SuaraSurakarta.id - Varian baru COVID-19 yang diberi nama Omicron menjadi momok penduduk dunia. Virus tersebut mulai menyebar di seluruh dunia.
Organisasi Kesehatan Dunia (WHO) menyebut Omicron telah ditemukan di lebih dari 60 negara. Dampaknya, pasti akan membawa risiko global, dari kesehatan dan ekonomi.
WHO menyebut sejumlah bukti menunjukkan bahwa varian baru itu mengurangi perlindungan vaksin. Namun, data klinis tentang tingkat keparahan yang disebabkannya masih terbatas.
Ketidakjelasan informasi yang cukup besar menyelimuti varian itu, yang pertama kali terdeteksi bulan lalu di Afrika Selatan dan Hong Kong, dan mutasinya memicu penularan lebih tinggi dan kasus COVID-19 lebih banyak.

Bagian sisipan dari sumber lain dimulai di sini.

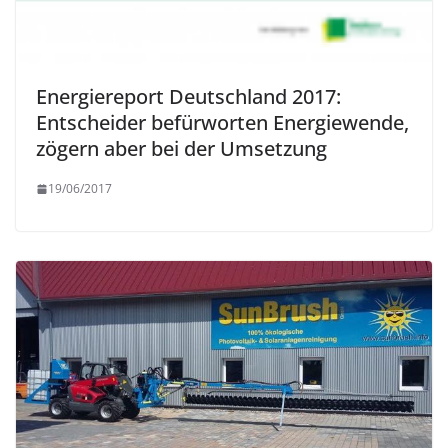
Energiereport Deutschland 2017:
Entscheider befürworten Energiewende,
zögern aber bei der Umsetzung
19/06/2017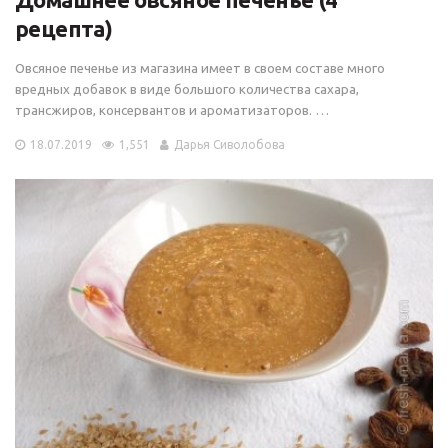
рецепта)
Овсяное печенье из магазина имеет в своем составе много
вредных добавок в виде большого количества сахара,
трансжиров, консервантов и ароматизаторов. …
18.07.2019
1,551
Дарья Сиволобова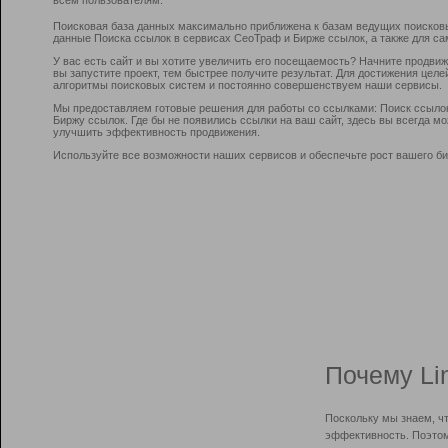
Поисковая база данных максимально приближена к базам ведущих поисков
данные Поиска ссылок в сервисах СеоТраф и Бирже ссылок, а также для са
У вас есть сайт и вы хотите увеличить его посещаемость? Начните продви
вы запустите проект, тем быстрее получите результат. Для достижения цел
алгоритмы поисковых систем и постоянно совершенствуем наши сервисы.
Мы предоставляем готовые решения для работы со ссылками: Поиск ссыло
Биржу ссылок. Где бы не появились ссылки на ваш сайт, здесь вы всегда 
улучшить эффективность продвижения.
Используйте все возможности наших сервисов и обеспечьте рост вашего би
Почему Li
Поскольку мы знаем, ч
эффективность. Поэтом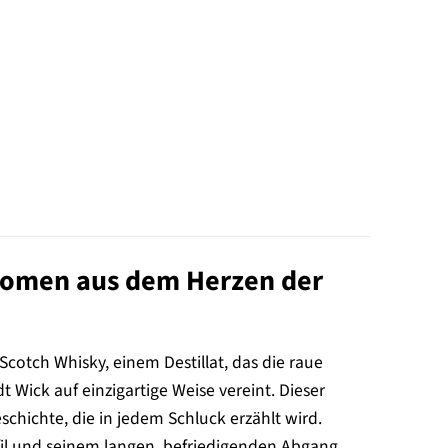
Aromen aus dem Herzen der
 Scotch Whisky, einem Destillat, das die raue
Wick auf einzigartige Weise vereint. Dieser
Geschichte, die in jedem Schluck erzählt wird.
il und seinem langen, befriedigenden Abgang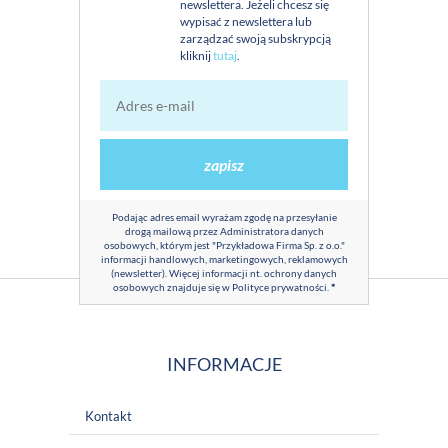
newslettera. Jeżeli chcesz się
wypisać z newslettera lub
zarządzać swoją subskrypcją
kliknij
tutaj
.
zapisz
Podając adres email wyrażam zgodę na przesyłanie
drogą mailową przez Administratora danych
osobowych, którym jest "Przykładowa Firma Sp. z o.o."
informacji handlowych, marketingowych, reklamowych
(newsletter). Więcej informacji nt. ochrony danych
osobowych znajduje się w
Polityce prywatności
.
*
INFORMACJE
Kontakt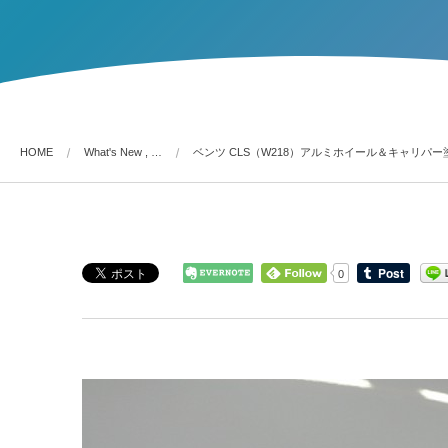
HOME
What's New , …
ベンツ CLS（W218）アルミホイール＆キャリパ
0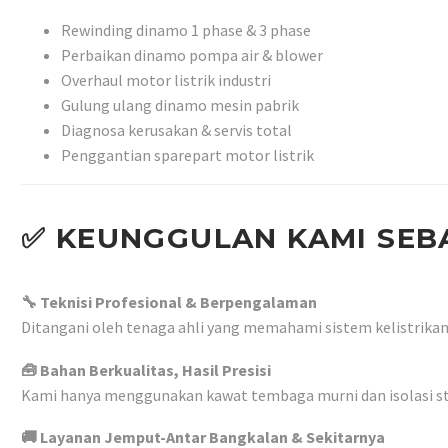
Rewinding dinamo 1 phase & 3 phase
Perbaikan dinamo pompa air & blower
Overhaul motor listrik industri
Gulung ulang dinamo mesin pabrik
Diagnosa kerusakan & servis total
Penggantian sparepart motor listrik
✅
KEUNGGULAN KAMI SEBA
🔧 Teknisi Profesional & Berpengalaman
Ditangani oleh tenaga ahli yang memahami sistem kelistrikan
🧰 Bahan Berkualitas, Hasil Presisi
Kami hanya menggunakan kawat tembaga murni dan isolasi stan
🚚 Layanan Jemput-Antar Bangkalan & Sekitarnya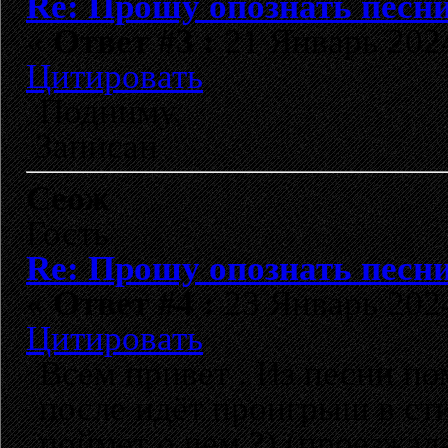
Re: Прошу опознать песни
«
Ответ #3 :
21 Январь 2024
Цитировать
Подниму.
Записан
Сеож
Гость
Re: Прошу опознать песни
«
Ответ #4 :
23 Январь 2024
Цитировать
Всем привет . Из песни по
после идёт проигрыш в ст
поймет о чем ?) (проезжал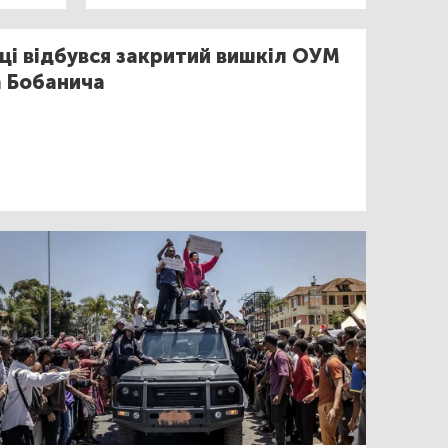
ці відбувся закритий вишкіл ОУМ
а Бобанича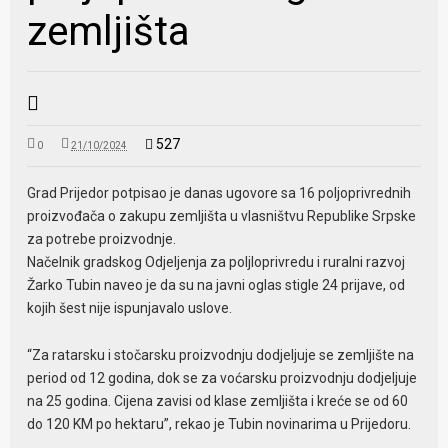
zemljišta
527
0
21/10/2024
Grad Prijedor potpisao je danas ugovore sa 16 poljoprivrednih
proizvođača o zakupu zemljišta u vlasništvu Republike Srpske
za potrebe proizvodnje.
Načelnik gradskog Odjeljenja za poljloprivredu i ruralni razvoj
Žarko Tubin naveo je da su na javni oglas stigle 24 prijave, od
kojih šest nije ispunjavalo uslove.
“Za ratarsku i stočarsku proizvodnju dodjeljuje se zemljište na
period od 12 godina, dok se za voćarsku proizvodnju dodjeljuje
na 25 godina. Cijena zavisi od klase zemljišta i kreće se od 60
do 120 KM po hektaru”, rekao je Tubin novinarima u Prijedoru.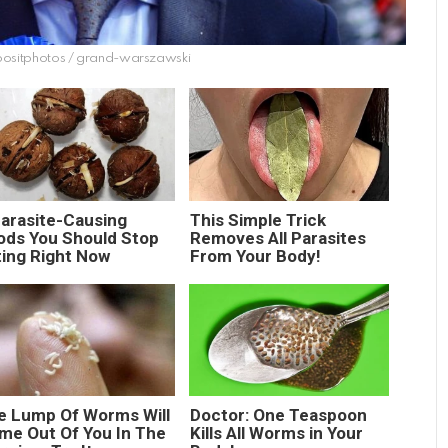
positphotos / grand-warszawski
Parasite-Causing
This Simple Trick
ods You Should Stop
Removes All Parasites
ting Right Now
From Your Body!
e Lump Of Worms Will
Doctor: One Teaspoon
me Out Of You In The
Kills All Worms in Your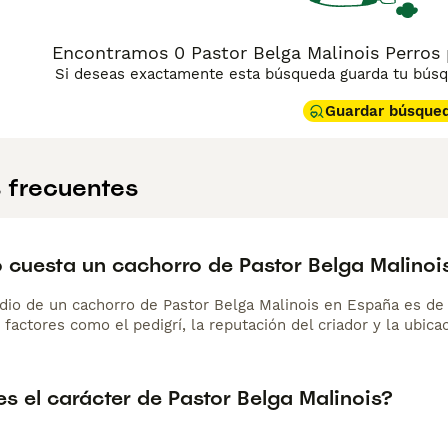
Encontramos 0 Pastor Belga Malinois Perros 
Si deseas exactamente esta búsqueda guarda tu búsqu
Guardar búsque
 frecuentes
 cuesta un cachorro de Pastor Belga Malinoi
dio de un cachorro de Pastor Belga Malinois en España es d
 factores como el pedigrí, la reputación del criador y la ubicac
s el carácter de Pastor Belga Malinois?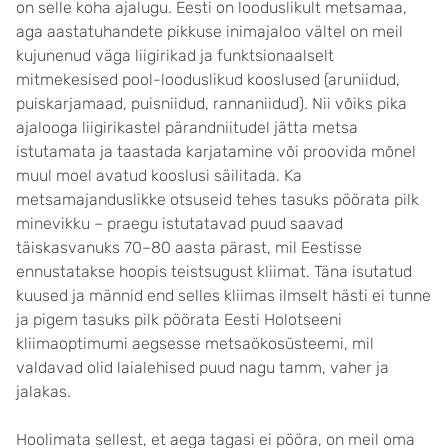
on selle koha ajalugu. Eesti on looduslikult metsamaa,
aga aastatuhandete pikkuse inimajaloo vältel on meil
kujunenud väga liigirikad ja funktsionaalselt
mitmekesised pool-looduslikud kooslused (aruniidud,
puiskarjamaad, puisniidud, rannaniidud). Nii võiks pika
ajalooga liigirikastel pärandniitudel jätta metsa
istutamata ja taastada karjatamine või proovida mõnel
muul moel avatud kooslusi säilitada. Ka
metsamajanduslikke otsuseid tehes tasuks pöörata pilk
minevikku – praegu istutatavad puud saavad
täiskasvanuks 70–80 aasta pärast, mil Eestisse
ennustatakse hoopis teistsugust kliimat. Täna isutatud
kuused ja männid end selles kliimas ilmselt hästi ei tunne
ja pigem tasuks pilk pöörata Eesti Holotseeni
kliimaoptimumi aegsesse metsaökosüsteemi, mil
valdavad olid laialehised puud nagu tamm, vaher ja
jalakas.
Hoolimata sellest, et aega tagasi ei pööra, on meil oma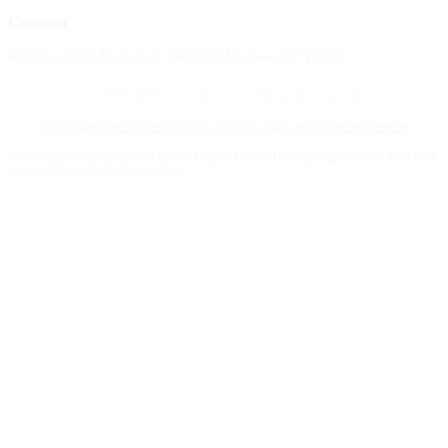
Contact
4388 Rue Saint-Denis Suite 200 #770 Montreal, QC H2J 2L1
© 2015–2026 Necrologie.ca. All rights reserved.
Terms and conditions
Privacy policy
Cookie preferences
Sitemap
Nécrologie.ca participates in the Florist One affiliate program and may earn
a commission on flower orders.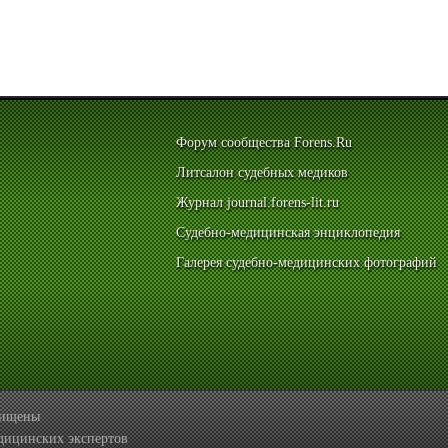
Форум сообщества Forens.Ru
Литсалон судебных медиков
Журнал journal.forens-lit.ru
Судебно-медицинская энциклопедия
Галерея судебно-медицинских фотографий
ащищены
дицинских экспертов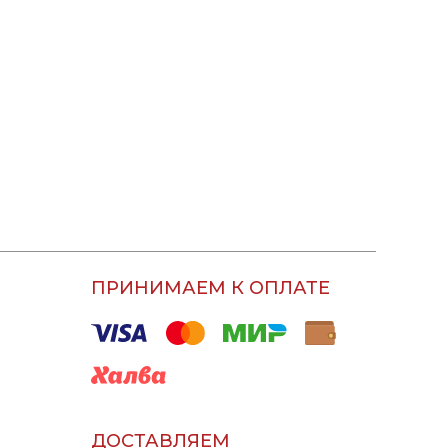
ПРИНИМАЕМ К ОПЛАТЕ
ДОСТАВЛЯЕМ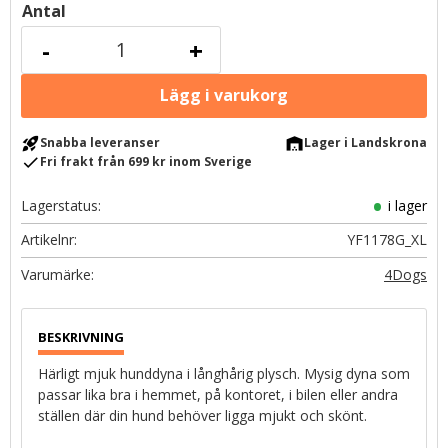
Antal
-
+
rocket_launch
warehouse
Snabba leveranser
Lager i Landskrona
check
Fri frakt från 699 kr inom Sverige
Lagerstatus
i lager
Artikelnr
YF1178G_XL
4Dogs
Härligt mjuk hunddyna i långhårig plysch. Mysig dyna som
passar lika bra i hemmet, på kontoret, i bilen eller andra
ställen där din hund behöver ligga mjukt och skönt.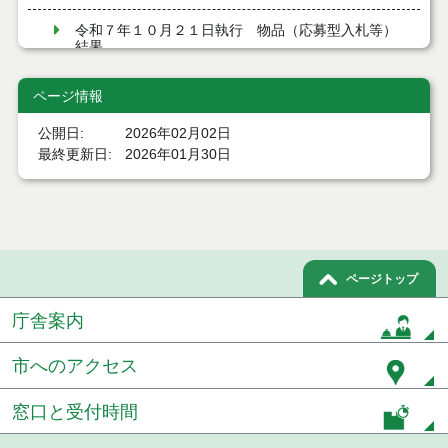
令和７年１０月２１日執行 物品（応募型入札等）
結果
令和７年１０月１０日執行 物品（応募型入札等）
ページ情報
結果
公開日
2026年02月02日
令和７年９月１２日執行 物品（応募型入札等）結
最終更新日
2026年01月30日
果
令和７年９月１２日執行 物品（応募型入札等）結
果
令和７年８月２９日執行 物品（応募型入札等）結
果
ページトップ
庁舎案内
令和7年７月４日執行 物品（応募型入札等）結果
令和7年６月６日執行 物品（応募型入札等）結果
市へのアクセス
令和7年５月３０日執行 物品（応募型入札等）結果
窓口と受付時間
令和7年５月２３日執行 物品（応募型入札等）結果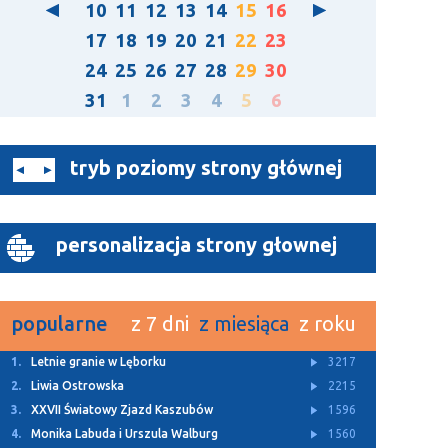
10
11
12
13
14
15
16
17
18
19
20
21
22
23
24
25
26
27
28
29
30
31
1
2
3
4
5
6
tryb poziomy strony głównej
personalizacja strony głownej
popularne
z 7 dni
z miesiąca
z roku
1.
Z Archiwum TTM
11325
2.
Rusza budowa dwóch ulic w Bolszewie
4930
3.
Letnie granie w Lęborku
3217
4.
Za nami Kaszubski Kiermasz Wielkanocny
3143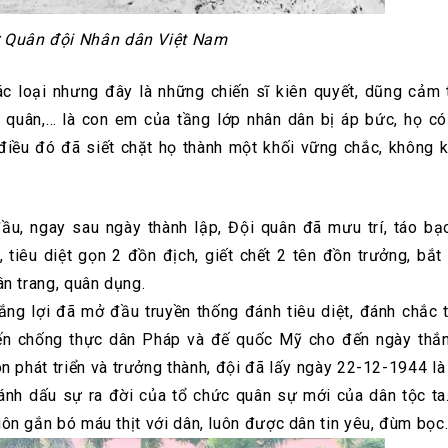
ử Quân đội Nhân dân Việt Nam
ác loại nhưng đây là những chiến sĩ kiên quyết, dũng cảm 
 quân,… là con em của tầng lớp nhân dân bị áp bức, họ có
điều đó đã siết chặt họ thành một khối vững chắc, không k
đầu, ngay sau ngày thành lập, Đội quân đã mưu trí, táo bạ
tiêu diệt gọn 2 đồn địch, giết chết 2 tên đồn trưởng, bắt
ân trang, quân dụng.
ắng lợi đã mở đầu truyền thống đánh tiêu diệt, đánh chắc 
iến chống thực dân Pháp và đế quốc Mỹ cho đến ngày thắn
ôn phát triển và trưởng thành, đội đã lấy ngày 22-12-1944 là
ánh dấu sự ra đời của tổ chức quân sự mới của dân tộc ta
uôn gắn bó máu thịt với dân, luôn được dân tin yêu, đùm bọc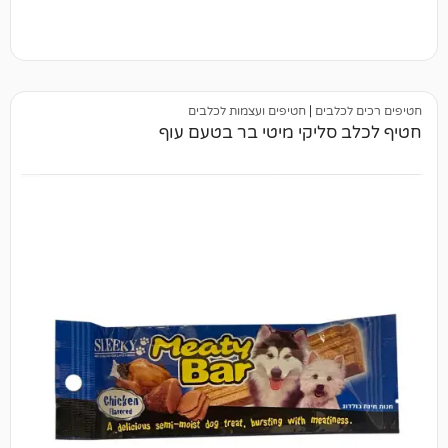
בים
|
חטיפים ועצמות לכלבים
ליקי מיטי בר בטעם עוף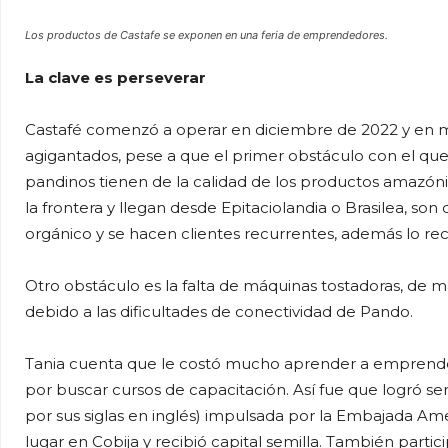
Los productos de Castafe se exponen en una feria de emprendedores.
La clave es perseverar
Castafé comenzó a operar en diciembre de 2022 y en m
agigantados, pese a que el primer obstáculo con el qu
pandinos tienen de la calidad de los productos amazónico
la frontera y llegan desde Epitaciolandia o Brasilea, s
orgánico y se hacen clientes recurrentes, además lo r
Otro obstáculo es la falta de máquinas tostadoras, de 
debido a las dificultades de conectividad de Pando.
Tania cuenta que le costó mucho aprender a emprend
por buscar cursos de capacitación. Así fue que logró
por sus siglas en inglés) impulsada por la Embajada 
lugar en Cobija y recibió capital semilla. También part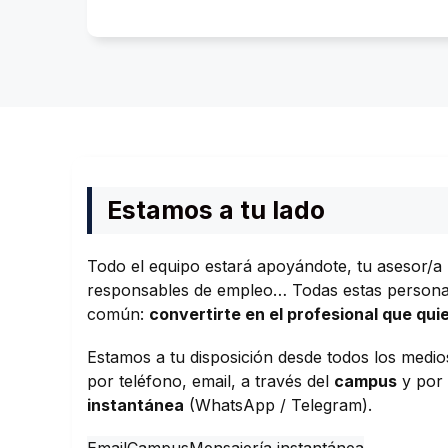
Estamos a tu lado
Todo el equipo estará apoyándote, tu asesor/a p
responsables de empleo… Todas estas personas
común:
convertirte en el profesional que qu
Estamos a tu disposición desde todos los medio
por teléfono, email, a través del
campus
y por
instantánea
(WhatsApp / Telegram).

Baca Juga:Varian Omicron Mengancam, Dr. Reisa Ungkap Pentingnya Vaksinasi Covid-19 Dosis Lengkap
"Risiko keseluruhan terkait varian baru yang diwaspadai, Omicron, tetap sangat tinggi untuk sejumlah alasan," kata WHO, seraya menegaskan lagi penilaian pertama mereka pada 29 November 2021 lalu.
"Dan kedua, bukti awal menunjukkan adanya potensi pelepasan imun humoral terhadap infeksi dan tingkat penularan tinggi, yang bisa menyebabkan lonjakan berikutnya dengan konsekuensi yang parah," kata WHO merujuk pada kemampuan virus mengurangi imunitas yang diberikan antibodi.
Badan PBB tersebut mengutip sejumlah bukti awal bahwa jumlah orang yang kembali terinfeksi virus itu telah meningkat di Afsel.
Meski temuan awal dari Afsel menunjukkan bahwa Omicron kemungkinan memiliki tingkat keparahan lebih rendah daripada Delta –varian yang kini dominan di dunia– dan semua kasus yang dilaporkan di kawasan Eropa bergejala ringan atau tanpa gejala, masih belum jelas sejauh mana Omicron "kurang ganas" ketimbang Delta.
"Lebih banyak data diperlukan untuk memahami tingkat keparahannya," kata WHO.
Baca Juga:Data dari Inggris Sebut Varian Omicron Menyebar Lebih Cepat daripada Varian Delta
"Bahkan jika keparahannya mungkin lebih rendah daripada varian Delta, tingkat rawat inap diprediksi akan naik sebagai akibat dari penularan yang meningkat. Lebih banyak orang yang dirawat inap bisa membebani sistem kesehatan dan memicu lebih banyak kematian."
Informasi lebih lengkap diharapkan muncul dalam beberapa pekan mendatang, kata WHO, karena ada jeda waktu antara infeksi dan akibat yang ditimbulkannya.